Keeping Spirits Up: Although it is common for elderly adults to become depressed, it should not be considered normal—nor should it go untreated, according to William McDonald, who is researching new treatments for late-life depression.

Healthy aging starts with youth

Emory’s Predictive Health Institute (PHI) advocates an approach that reverses the traditional medical paradigm’s reactive emphasis on diagnosing and treating disease, and instead embraces a proactive model emphasizing long-term, sustainable health. In other words, health is not simply the absence of disease; it’s a state of being with its own practices, measures, and attributes. It’s the product of a complex interplay of biological, social, and cultural factors. And it means that staying healthy during one’s senior years is contingent on maintaining health during the younger years.

“Our research is designed to help us better understand and characterize what it means to be healthy,” says Greg Martin, director of the PHI and the Center for Health Discovery and Well Being. “Once we understand this, we’ll be able to recognize deviations that lead to people becoming unhealthy.”
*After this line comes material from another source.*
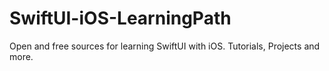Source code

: # SwiftUI-iOS-LearningPath
Open and free sources for learning SwiftUI with iOS. Tutorials, Projects and more.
At the heart of the institute’s research efforts is an ongoing study of more than 750 individuals who submit to a battery of tests and examinations each year to ascertain their state of health over time. Participants also select health goals and are assigned a health partner, a member of the Emory staff, who serves as a resource, advocate, and counselor. Now in its seventh year, the study shares its extensive database with elder-health researchers and other scientists throughout the Emory medical community.

PHI’s holistic, long-term approach to maintaining health at all ages includes an education component: Emory undergraduates are required to take a course in predictive health, and a minor is also available.

“The course brings to students an understanding of health,” says Martin, “particularly how to maintain it over the continuum of their lives so that if they start early, as college students, it will make a difference when they’re seventy, eighty, ninety years old or more.”